People who struggle with addictions, eating disorders, or mood disorders have finely-tuned methods of dealing with emotions by using substances, eating disorder behaviors, or engaging in self harm or other ineffective coping skills; each of these methods keep emotions stuffed inside. And, unfortunately, when not used as intended, Dialectical Behavior Therapy (DBT) Distress Tolerance skills can be one more thing added to the list of ways to avoid emotion. One of the most common mistakes both therapists and clients make implementing DBT is using the Distress Tolerance skills as avoidance techniques instead of the acceptance skills they are designed to be.

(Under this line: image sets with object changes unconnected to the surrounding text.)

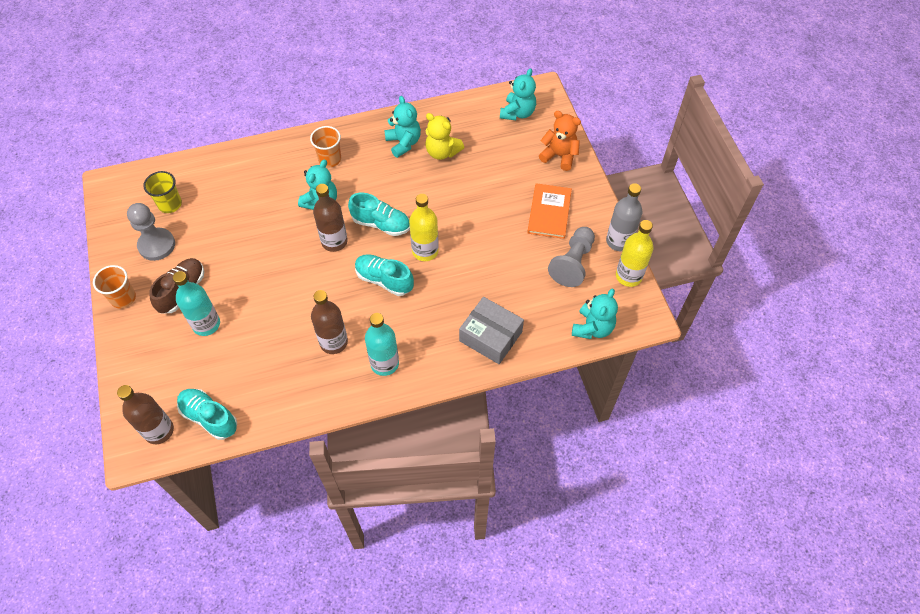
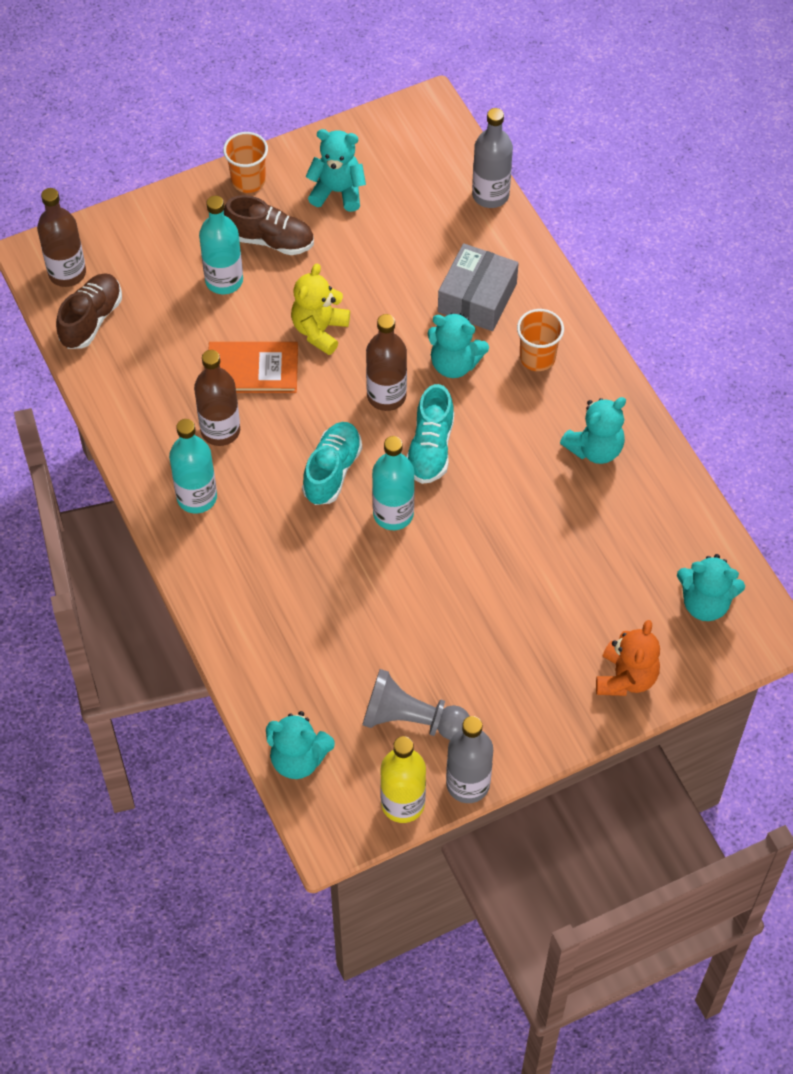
camera: 80 degrees right, 0 degrees up
grey pawn [127,203,175,261] -> turquoise teddy bear [305,129,366,212]
yellow cup [143,171,182,213] -> none
turquoise shoe [177,389,237,440] -> brown shoe [56,273,122,349]
yellow bottle [409,194,439,261] -> turquoise bottle [372,436,415,530]
yellow teddy bear [425,113,464,160] -> yellow teddy bear moved to [291,263,350,355]
grey box [459,297,524,364] -> grey box moved to [438,243,519,331]
orange book [527,183,572,239] -> orange book moved to [209,342,298,393]
none -> grey bottle [472,108,513,208]

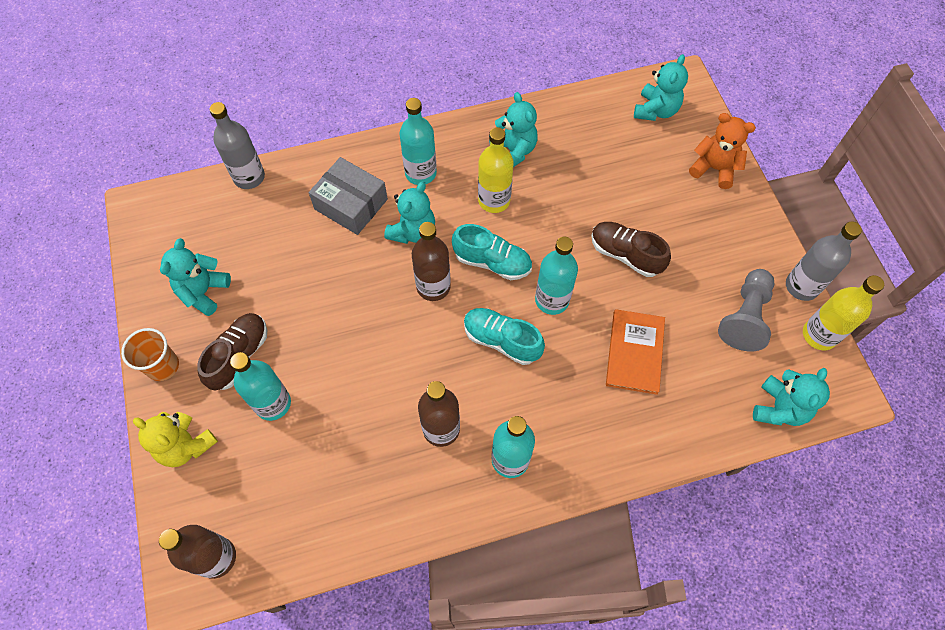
camera: 80 degrees left, 5 degrees up
brown shoe [56,273,122,349] -> brown shoe moved to [591,222,671,277]
orange book [209,342,298,393] -> orange book moved to [606,309,665,395]
yellow teddy bear [291,263,350,355] -> yellow teddy bear moved to [133,412,218,467]
orange cup [517,309,564,371] -> turquoise bottle [400,98,437,185]
none -> yellow bottle [478,127,514,213]

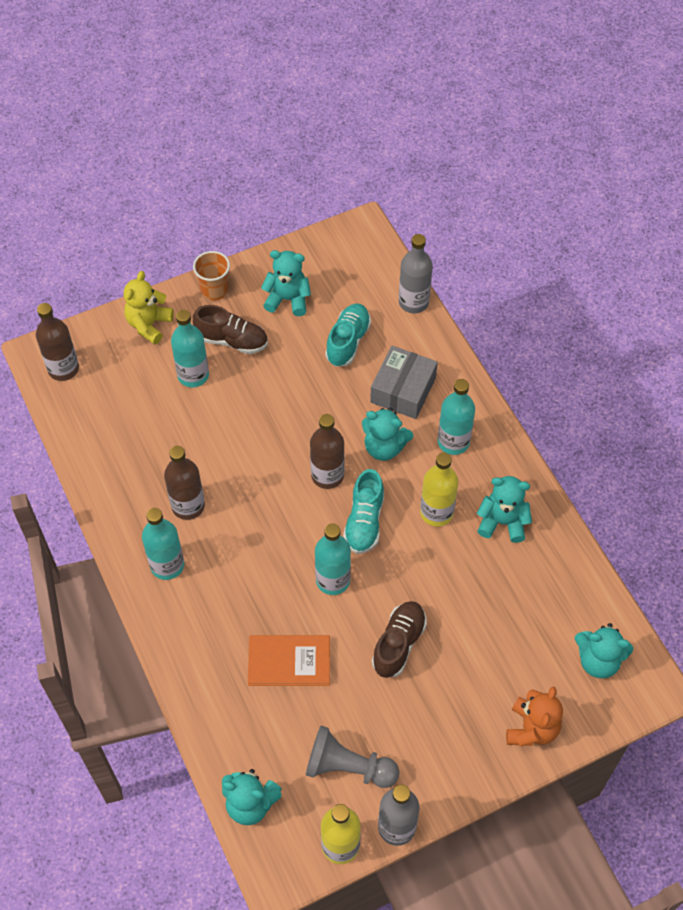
camera: 80 degrees right, 5 degrees down
turquoise shoe [464,308,545,365] -> turquoise shoe moved to [325,304,371,367]
turquoise teddy bear [489,92,538,167] -> turquoise teddy bear turned 135 degrees counterclockwise [477,476,532,543]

The Distress Tolerance skills fall under the “Acceptance” half of the DBT Dialectic of Acceptance and Change. As such, the only goal of Distress Tolerance is to get through a crisis situation without making matters worse; in other words, without engaging in old, maladaptive, coping skills. Noticeably absent from this goal is feeling better; Distress Tolerance skills are not actually intended to improve mood, they are exclusively designed to tolerate the moment as is, with whatever emotion is showing up.
As such, when using Distress Tolerance skills it is vital to first acknowledge the emotion that is difficult to effectively manage. Even stating, “I am feeling very sad,” is an acknowledgement of emotion. After that important step, choosing to shift attention to a Distress Tolerance skill to get through the moment can be an effective way to manage the distress. When Distress Tolerance gets used as a way to avoid emotion, the acknowledgement of emotion is what gets skipped. Leaving out that crucial piece, the distress tolerance skill is employed as yet another tool to avoid or stuff an emotion, and can be just as detrimental to recovery as old coping skills of substance abuse or the like.
So in a moment of distress, take a brief pause to identify and acknowledge the emotion (utilizing Emotion Regulation and Mindfulness skill areas). Stop and notice where the emotion sits in your body, any urges associated with that emotion and the desire to avoid the emotion. Then, if focusing on the emotion will prove too distressful, carefully choose an effective Distress Tolerance skill to focus on. The emotion will continue to show up, but shifting attention to the chosen skill again will allow the moment to pass without engaging in old behaviors.
As recovery progresses, take a longer pause before implementing Distress Tolerance skills, and over months, truly sitting with emotion without needing to utilize any coping skills will be possible. This empowering ability to sit with whatever emotion shows up begins with the first big step of acknowledging the emotion before moving to a skill instead of continuing to stuff the emotion down.